Wednesday, April 26, 2017

Fighting insomnia in an American

 Fighting insomnia in an American  Director of the Center for Sleep Baylor Medical Center (USA), Dr. Sunil Mathews singled out four main factors that prevent us to sleep peacefully. This stress, alcohol, watching TV and, of course, coffee. "Only the correct sleep hygiene can help a person cope with the ailment," - says Sunil Mathews and offers the technique to combat insomnia.

How to cope with insomnia   yourself:
1. Supper should be no less than 2 hours before bedtime.
2. Do not turn the bed into a dining table and a place to watch TV.
3. Despite the fact that this evening we have the time to go to the gym, all exercise should be completed within 4 hours before "lights out."
4. The last cup of coffee to be brewed and drunk in 8 hours before you go to bed.
5. Atmosphere bedrooms to be different from all the other rooms. Ideally, this semi-dark cool room with curtained windows, where there is silence, peace and comfort. "Over time, your brain learns to associate the bedroom with sitting and not cinema or dining room" - promises a sleep.
6. Sleep on orthopedic mattress will be stronger and healthier than on the couch.
7. Go to bed is at one and the same time each day.
8. To go to bed as much relaxed, Sunil Mathews recommends come up with individual rituals bedtime. It could be yoga, bath with aroma oils or just a cup of warm boiled milk with honey or powdered nutmeg.

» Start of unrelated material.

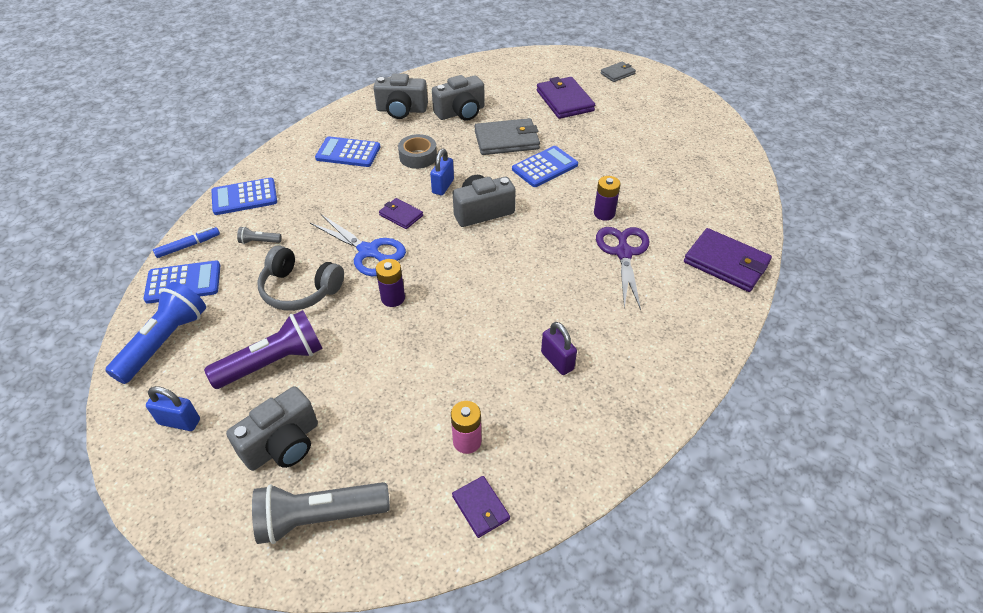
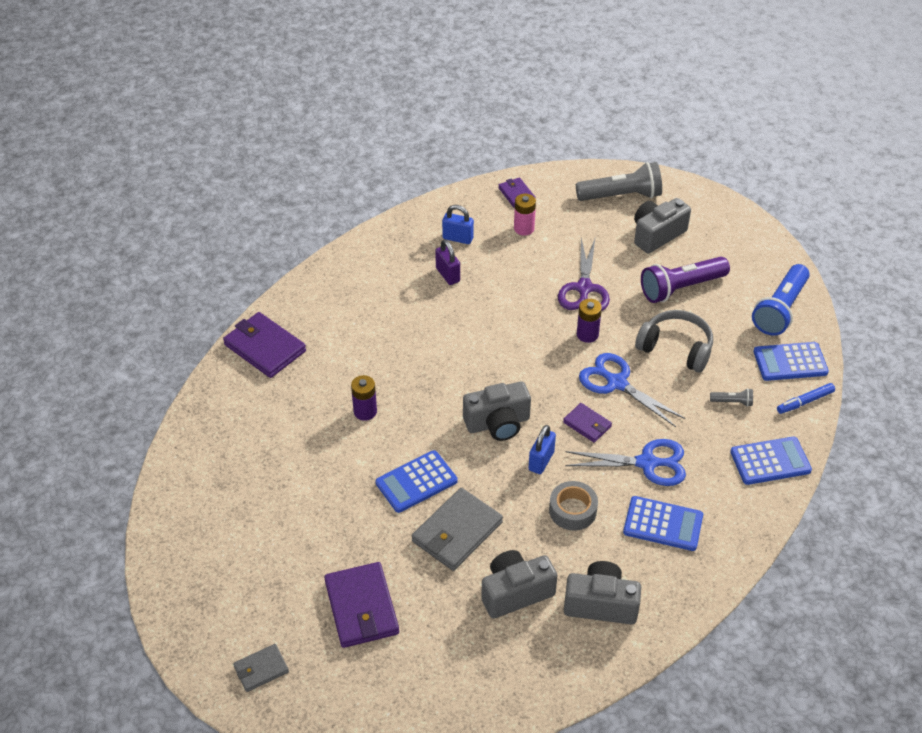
camera: 175 degrees left, 0 degrees up
blue padlock [146,386,200,431] -> blue padlock moved to [442,205,474,244]
grey wallet [475,118,540,155] -> grey wallet turned 45 degrees counterclockwise [412,488,503,571]
purple scissors [596,227,649,310] -> purple scissors moved to [558,238,610,311]
none -> blue scissors [565,439,686,486]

How many hours of sleep you need to


It is believed that the human body to restore enough for 8 hours. This rule, of which there are exceptions. To find a rate of sleep, enough to detect the evening dive under the covers and morning awakening (without an alarm clock). Ideally, such calculations are carried out several times. The arithmetic mean of these time periods and will be your daily norm.
By the way, if you do not want to read at night raven day in bed is better not to go. How would you not want to take a nap at least for half an hour, doterpit until the evening - night sleep more useful (22:00 to 02:00), and full.

For reference:

Insomnia   (insomnia) - one of the manifestations of disorders of the nervous system characterized by the inability to fall asleep for a long period of their estimated time of bedtime.
Doctors are three stages of insomnia:
Stage 1. Problems with falling asleep (called presomnicheskie disorder). Quite often there is an obsessive fear of "non-occurrence of sleep."
2nd stage. Frequent night waking nightmares, sudden movements and respiratory disorders, and then for a long time can not sleep. This so-called intrasomnicheskie disorder.
3rd stage. Postsomnicheskie disorder. State where it is difficult to wake up in the morning, decreases efficiency, there is a feeling of weakness, drowsiness.
Cases distorted perception of sleep (sleep agnosia). Man thinks that he had not slept all night, and a detailed clarification and examination it turns out that he was sleeping 5-6 hours.

Symptoms:
Unless insomnia   has already become a familiar state, it is usually accompanied by nervousness and restlessness. Falling asleep is always difficult. Sleep is very sensitive, with frequent awakenings, and then it is difficult to fall asleep again. Typically, in this state, nightmares, flying, falling.